Greg Mortenson poses with schoolchildren in northeastern Afghanistan. The author has been accused of fabricating his autobiography. Photograph: Ho New/Reuters
Greg Mortenson, the author and philanthropist accused of fabricating large parts of his autobiographical writings, is to be sued by the Pakistani tribesmen he claimed kidnapped him.
In his bestselling books about building schools in Pakistan andAfghanistan, one of the most startling stories tells how he was kidnapped by the Taliban and held hostage in Waziristan, the most dangerous part of Pakistan’s western tribal border area with Afghanistan. A photograph in one book showed him with a dozen tribesmen, some armed, who were supposedly holding him captive.
However, as with much else in the books, Three Cups of Tea and Stones into Schools, the tale is unravelling, following a US television exposé earlier this week.
Mansur Khan Mahsud, who featured in the photograph, said that Mortenson came to his village of Kot Langer Khel, in the Laddah area of South Waziristan, in July 1996. Mahsud, who is the research director of a thinktank in Islamabad that specialises in the tribal area, said that the Taliban did not appear on the Pakistani side of the border until 2002, following the US-led invasion of Afghanistan.
“Greg Mortenson came with a relative of mine and he was a guest of the village. He stayed for about 10 days. He was living in the village, sightseeing, taking photographs. He had a really good time,” said Mahsud, adding that some of the tribesmen carried guns to protect Mortenson.
In Mortenson’s account, his hosts from the Mahsud tribe have been turned into the then better-known Wazir tribe, while the location has morphed to Razmak, North Waziristan.
“It’s lies from A to Z. There’s not one word of truth. If there had been a little exaggeration, that could have been forgiven,” said Mahsud. “The way that he’s portrayed the Mahsuds, as hash-smoking bandits, is wrong. He’s defamed me, my family, my tribe. We are respected people in my area. He’s turned us into kidnappers.”
Mahsud said that he had decided to file a lawsuit against Mortenson and was in contact with a lawyer in the US.

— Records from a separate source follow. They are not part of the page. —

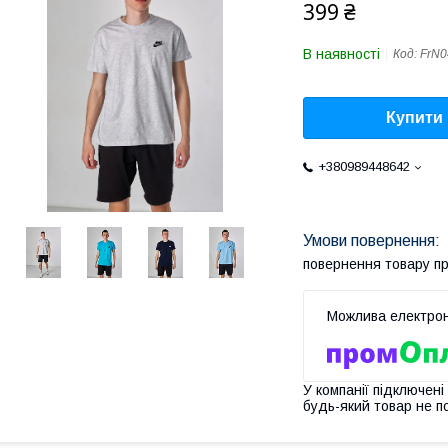
399 ₴
В наявності
Код:
FrN0
Купити
+380989448642
повернення товару п
У компанії підключені
будь-який товар не п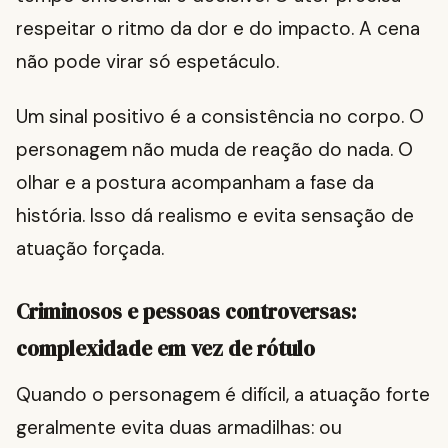
respeitar o ritmo da dor e do impacto. A cena
não pode virar só espetáculo.
Um sinal positivo é a consistência no corpo. O
personagem não muda de reação do nada. O
olhar e a postura acompanham a fase da
história. Isso dá realismo e evita sensação de
atuação forçada.
Criminosos e pessoas controversas:
complexidade em vez de rótulo
Quando o personagem é difícil, a atuação forte
geralmente evita duas armadilhas: ou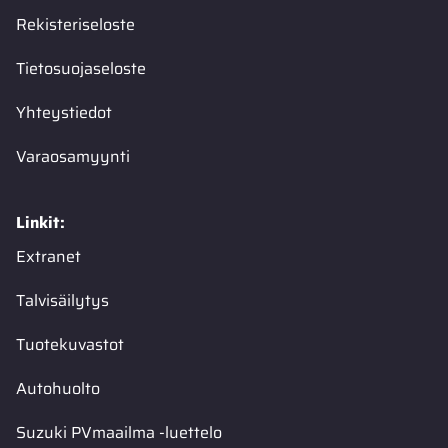
Rekisteriseloste
Tietosuojaseloste
Yhteystiedot
Varaosamyynti
Linkit:
Extranet
Talvisäilytys
Tuotekuvastot
Autohuolto
Suzuki PVmaailma -luettelo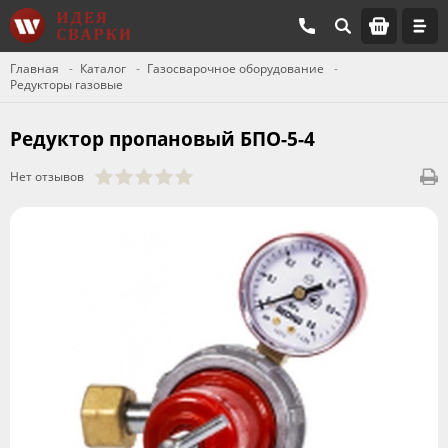
Главная
Каталог
Газосварочное оборудование
Редукторы газовые
Редуктор пропановый БПО-5-4
Нет отзывов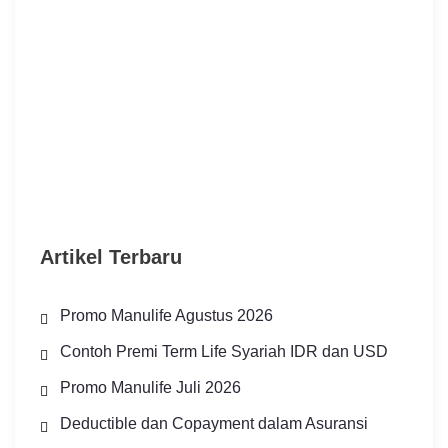
Artikel Terbaru
Promo Manulife Agustus 2026
Contoh Premi Term Life Syariah IDR dan USD
Promo Manulife Juli 2026
Deductible dan Copayment dalam Asuransi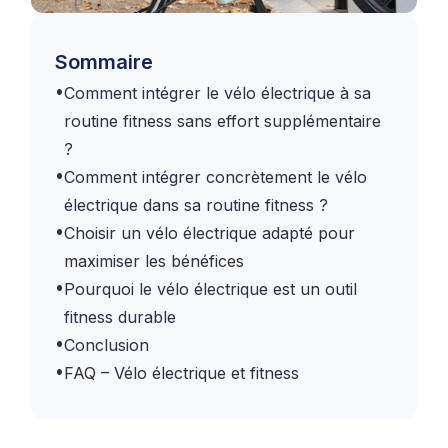
Sommaire
•
Comment intégrer le vélo électrique à sa
routine fitness sans effort supplémentaire
?
•
Comment intégrer concrètement le vélo
électrique dans sa routine fitness ?
•
Choisir un vélo électrique adapté pour
maximiser les bénéfices
•
Pourquoi le vélo électrique est un outil
fitness durable
•
Conclusion
•
FAQ – Vélo électrique et fitness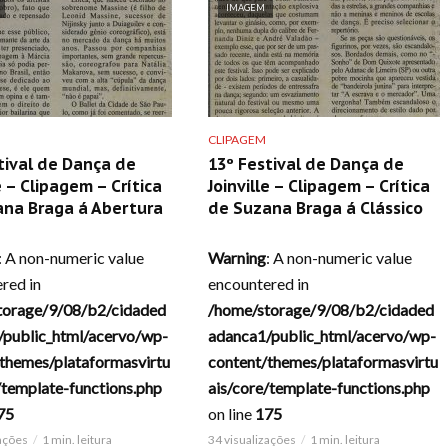
IMAGEM
CLIPAGEM
tival de Dança de
13º Festival de Dança de
e – Clipagem – Crítica
Joinville – Clipagem – Crítica
ana Braga á Abertura
de Suzana Braga á Clássico
: A non-numeric value
Warning
: A non-numeric value
red in
encountered in
torage/9/08/b2/cidaded
/home/storage/9/08/b2/cidaded
/public_html/acervo/wp-
adanca1/public_html/acervo/wp-
themes/plataformasvirtu
content/themes/plataformasvirtu
/template-functions.php
ais/core/template-functions.php
75
on line
175
zações
1 min. leitura
34 visualizações
1 min. leitura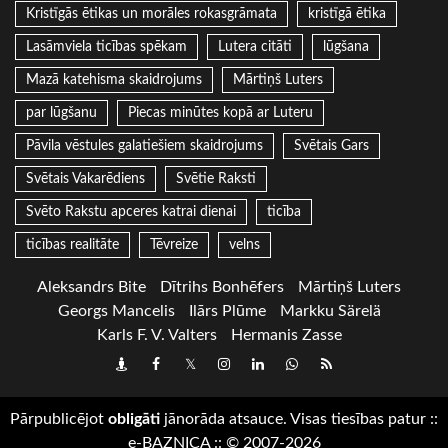
Kristīgās ētikas un morāles rokasgrāmata
kristīgā ētika
Lasāmviela ticības spēkam
Lutera citāti
lūgšana
Mazā katehisma skaidrojums
Mārtiņš Luters
par lūgšanu
Piecas minūtes kopā ar Luteru
Pāvila vēstules galatiešiem skaidrojums
Svētais Gars
Svētais Vakarēdiens
Svētie Raksti
Svēto Rakstu apceres katrai dienai
ticība
ticības realitāte
Tēvreize
velns
Aleksandrs Bite
Dītrihs Bonhēfers
Mārtiņš Luters
Georgs Mancelis
Ilārs Plūme
Markku Särelä
Karls F. V. Valters
Hermanis Zasse
Draugiem
Facebook
Twitter
Instagram
LinkedIn
whatsapp
RSS
Pārpublicējot
obligāti
jānorāda atsauce. Visas tiesības patur
::
e-BAZNICA
::
© 2007-2026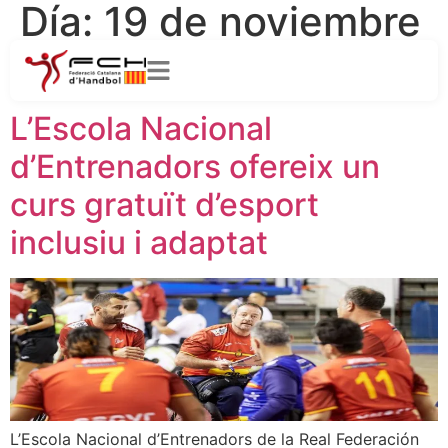
Día:
19 de noviembre
de 2021
L’Escola Nacional
d’Entrenadors ofereix un
curs gratuït d’esport
inclusiu i adaptat
L’Escola Nacional d’Entrenadors de la Real Federación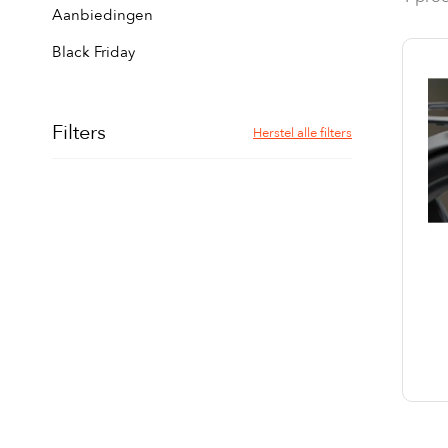
Aanbiedingen
Black Friday
Filters
Herstel alle filters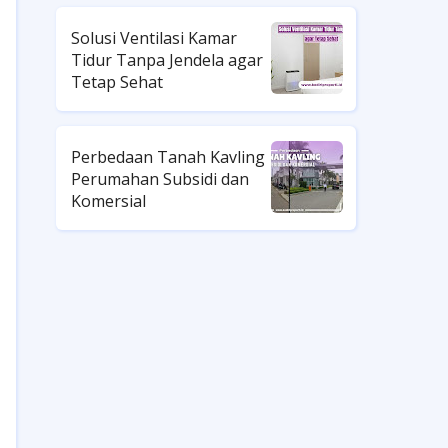
Solusi Ventilasi Kamar
Tidur Tanpa Jendela agar
Tetap Sehat
Perbedaan Tanah Kavling
Perumahan Subsidi dan
Komersial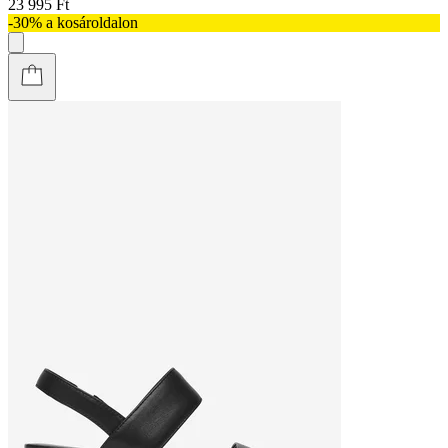
23 995 Ft
-30% a kosároldalon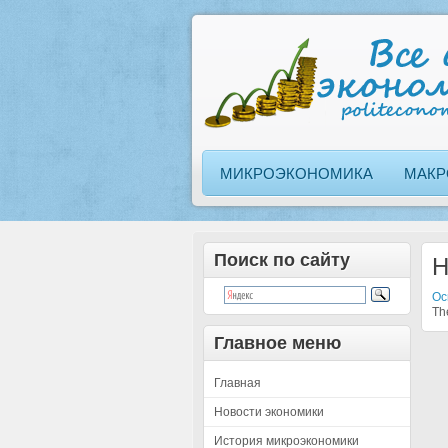
МИКРОЭКОНОМИКА
МАКР
Поиск по сайту
H
Ос
The
Главное меню
Главная
Новости экономики
История микроэкономики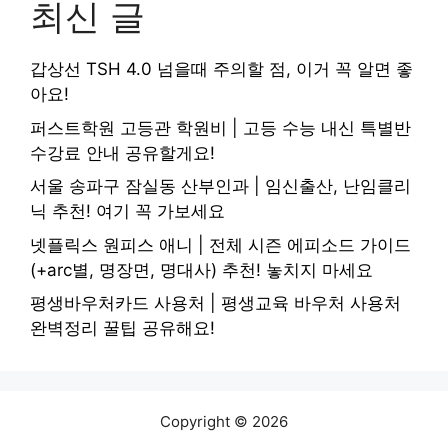
최신 글
갑상선 TSH 4.0 넘을때 주의할 점, 이거 꼭 알면 좋
아요!
퍼스트학원 고등관 학원비 | 고등 수능 내신 특별반
수강료 안내 공유할게요!
서울 송파구 잠실동 산부인과 | 임신출산, 난임클리
닉 추천! 여기 꼭 가보세요
넷플릭스 원피스 애니 | 전체 시즌 에피소드 가이드
(+arc별, 명장면, 명대사) 추천! 놓치지 마세요
평생바우처카드 사용처 | 평생교육 바우처 사용처
완벽정리 꿀팁 공유해요!
Copyright © 2026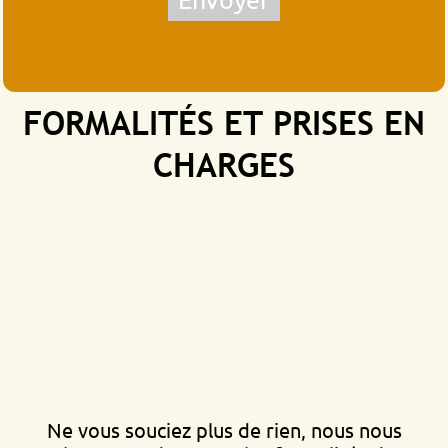
FORMALITÉS ET PRISES EN
CHARGES
Ne vous souciez plus de rien, nous nous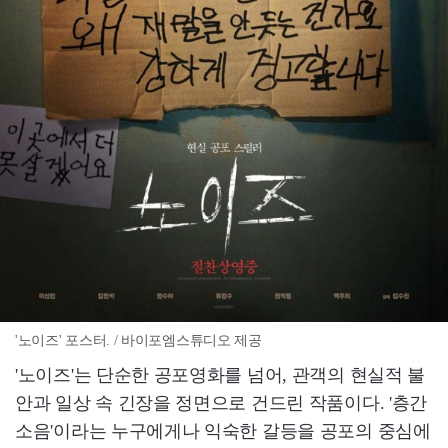
'노이즈' 포스터. / 바이포엠스튜디오 제공
'노이즈'는 단순한 공포영화를 넘어, 관객의 현실적 불
안과 일상 속 긴장을 정면으로 건드린 작품이다. '층간
소음'이라는 누구에게나 익숙한 갈등을 공포의 중심에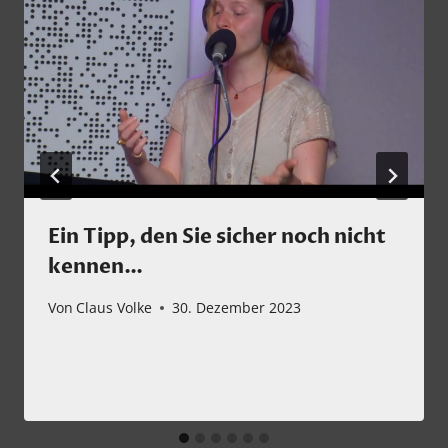
Ein Tipp, den Sie sicher noch nicht
kennen…
Von
Claus Volke
30. Dezember 2023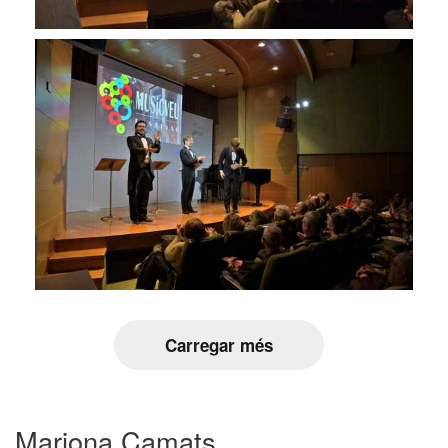
Carregar més
Mariona Camats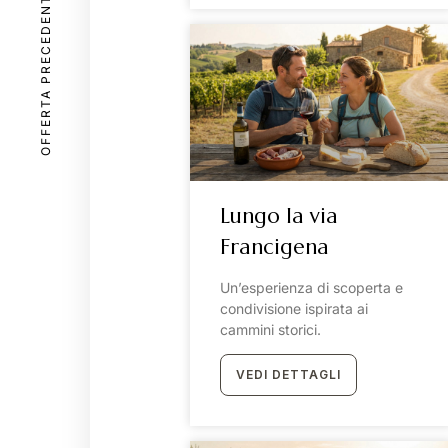
OFFERTA PRECEDENTE
Lungo la via
Francigena
Un’esperienza di scoperta e
condivisione ispirata ai
cammini storici.
VEDI DETTAGLI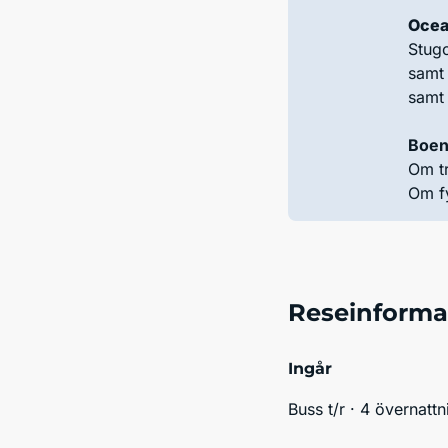
Ocea
Stug
samt 
samt 
Boend
Om tr
Om fy
Reseinforma
Ingår
Buss t/r · 4 övernattn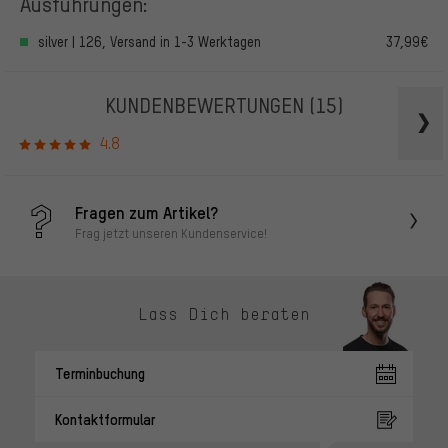
Ausführungen:
silver | 126, Versand in 1-3 Werktagen
37,99€
KUNDENBEWERTUNGEN
(15)
4.8
Fragen zum Artikel?
Frag jetzt unseren Kundenservice!
Lass Dich beraten
Terminbuchung
Kontaktformular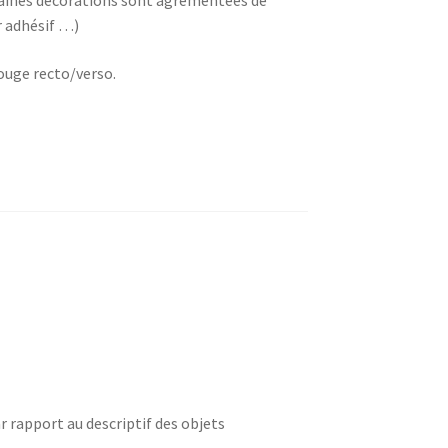
r adhésif …)
ouge recto/verso.
r rapport au descriptif des objets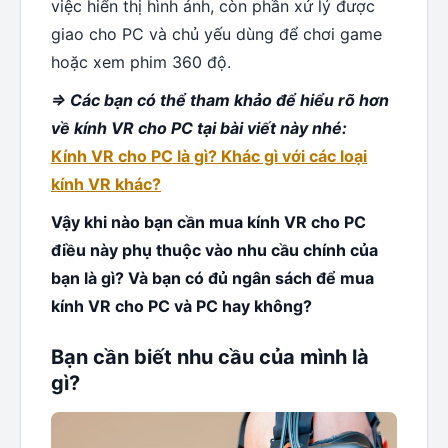
việc hiển thị hình ảnh, còn phần xử lý được
giao cho PC và chủ yếu dùng để chơi game
hoặc xem phim 360 độ.
=> Các bạn có thể tham khảo để hiểu rõ hơn
về kính VR cho PC tại bài viết này nhé:
Kính VR cho PC là gì? Khác gì với các loại
kính VR khác?
Vậy khi nào bạn cần mua kính VR cho PC
điều này phụ thuộc vào nhu cầu chính của
bạn là gì? Và bạn có đủ ngân sách để mua
kính VR cho PC và PC hay không?
Bạn cần biết nhu cầu của mình là
gì?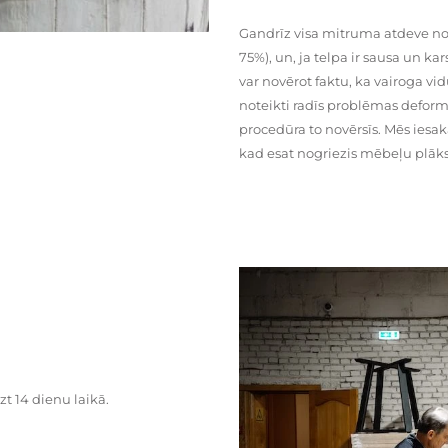
Gandrīz visa mitruma atdeve no
75%), un, ja telpa ir sausa un ka
var novērot faktu, ka vairoga vid
noteikti radīs problēmas deformā
procedūra to novērsīs. Mēs iesa
kad esat nogriezis mēbeļu plāks
zt 14 dienu laikā.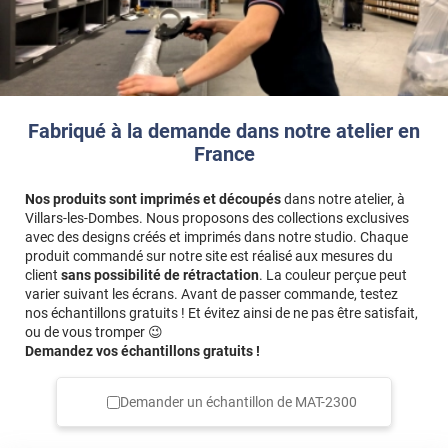
a malgré tout donné un rendu plus qu'appréciable.
*****
Il y a 1268 jours
Le format n’est pas le bon Commande en 90 cm et livré en
65 cm
Fabriqué à la demande dans notre atelier en
France
Nos produits sont imprimés et découpés
dans notre atelier, à
Villars-les-Dombes. Nous proposons des collections exclusives
avec des designs créés et imprimés dans notre studio. Chaque
produit commandé sur notre site est réalisé aux mesures du
client
sans possibilité de rétractation
. La couleur perçue peut
varier suivant les écrans. Avant de passer commande, testez
nos échantillons gratuits ! Et évitez ainsi de ne pas être satisfait,
ou de vous tromper 😉
Demandez vos échantillons gratuits !
Demander un échantillon de
MAT-2300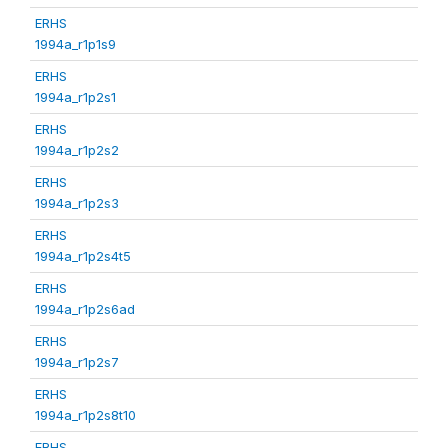
ERHS
1994a_r1p1s9
ERHS
1994a_r1p2s1
ERHS
1994a_r1p2s2
ERHS
1994a_r1p2s3
ERHS
1994a_r1p2s4t5
ERHS
1994a_r1p2s6ad
ERHS
1994a_r1p2s7
ERHS
1994a_r1p2s8t10
ERHS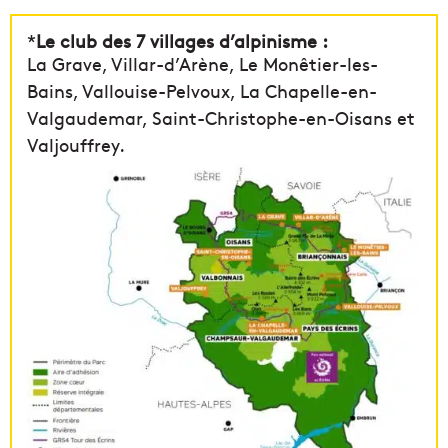
*
Le club des 7 villages d’alpinisme :
La Grave, Villar-d’Arène, Le Monêtier-les-
Bains, Vallouise-Pelvoux, La Chapelle-en-
Valgaudemar, Saint-Christophe-en-Oisans et
Valjouffrey.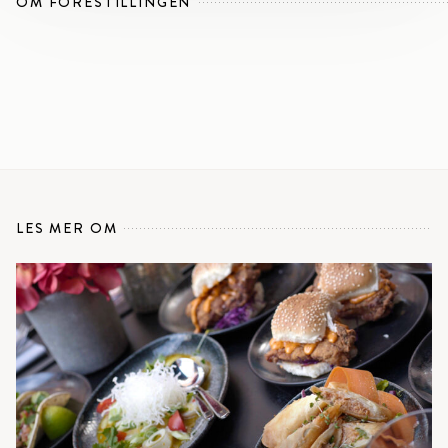
OM FORESTILLINGEN
LES MER OM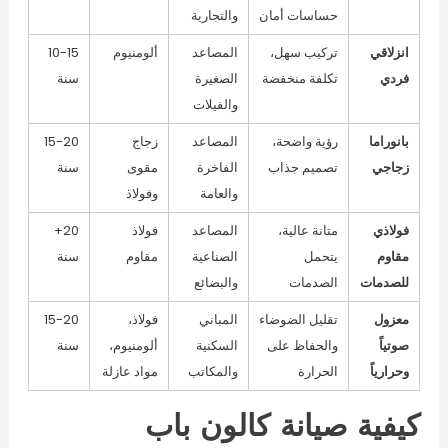
حساسات أمان
والتجارية
انزلاقي
تركيب سهل،
المصاعد
ألومنيوم
10-15
فردي
تكلفة منخفضة
الصغيرة
سنة
والفيلات
بانوراما
رؤية واضحة،
المصاعد
زجاج
15-20
زجاجي
تصميم جذاب
الفاخرة
مقوى
سنة
والعامة
وفولاذ
فولاذي
متانة عالية،
المصاعد
فولاذ
20+
مقاوم
يتحمل
الصناعية
مقاوم
سنة
للصدمات
الصدمات
والبضائع
معزول
تقليل الضوضاء
المباني
فولاذ،
15-20
صوتياً
والحفاظ على
السكنية
ألومنيوم،
سنة
وحرارياً
الحرارة
والمكاتب
مواد عازلة
كيفية صيانة كالون باب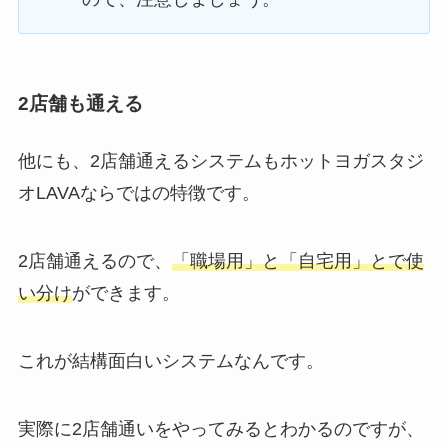
2店舗も通える
他にも、2店舗通えるシステムもホットヨガスタジ
オLAVAならではの特徴です。
2店舗通えるので、
「職場用」と「自宅用」とで使
い分け
ができます。
これが結構面白いシステムなんです。
実際に2店舗通いをやってみるとわかるのですが、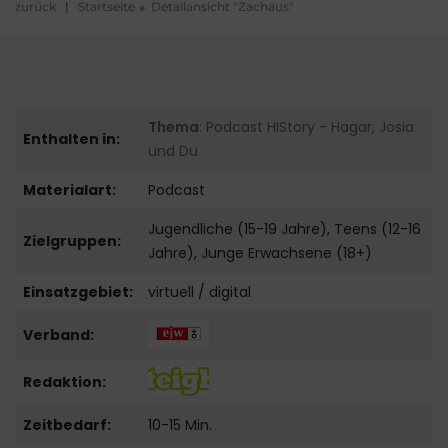
zurück
|
Startseite
Detailansicht "Zachäus"
Thema
: Podcast HIStory - Hagar, Josia
Enthalten in:
und Du
Materialart:
Podcast
Jugendliche (15-19 Jahre), Teens (12-16
Zielgruppen:
Jahre), Junge Erwachsene (18+)
Einsatzgebiet:
virtuell / digital
Verband:
Redaktion:
Zeitbedarf:
10-15 Min.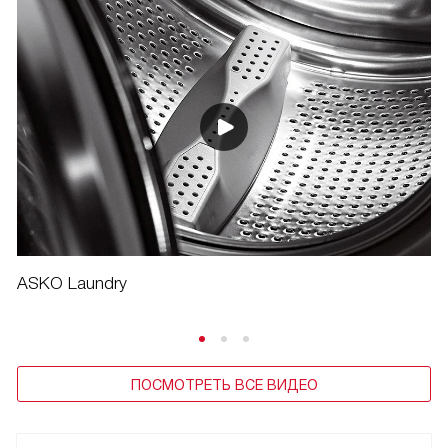
ASKO Laundry
ПОСМОТРЕТЬ ВСЕ ВИДЕО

“I am looking into how to sue him,” said Mahsud, who only found out about the story in the book when he was contacted in February this year by a whistle-blower, Jon Krakauer, who was featured in the US investigative show 60 Minutes on CBS News.
The programme raised serious doubts over how many schools Mortenson had actually built in Pakistan and Afghanistan, and even his original story that he vowed to build his first school, for a Pakistani village, after its inhabitants rescued him when he got lost mountaineering. It also questioned the use of the millions in charitable funds he collects each year for the schools.
Mortenson, whose charity is now under investigation by US authorities, has defended his work, admitting to only “some omissions and compressions”.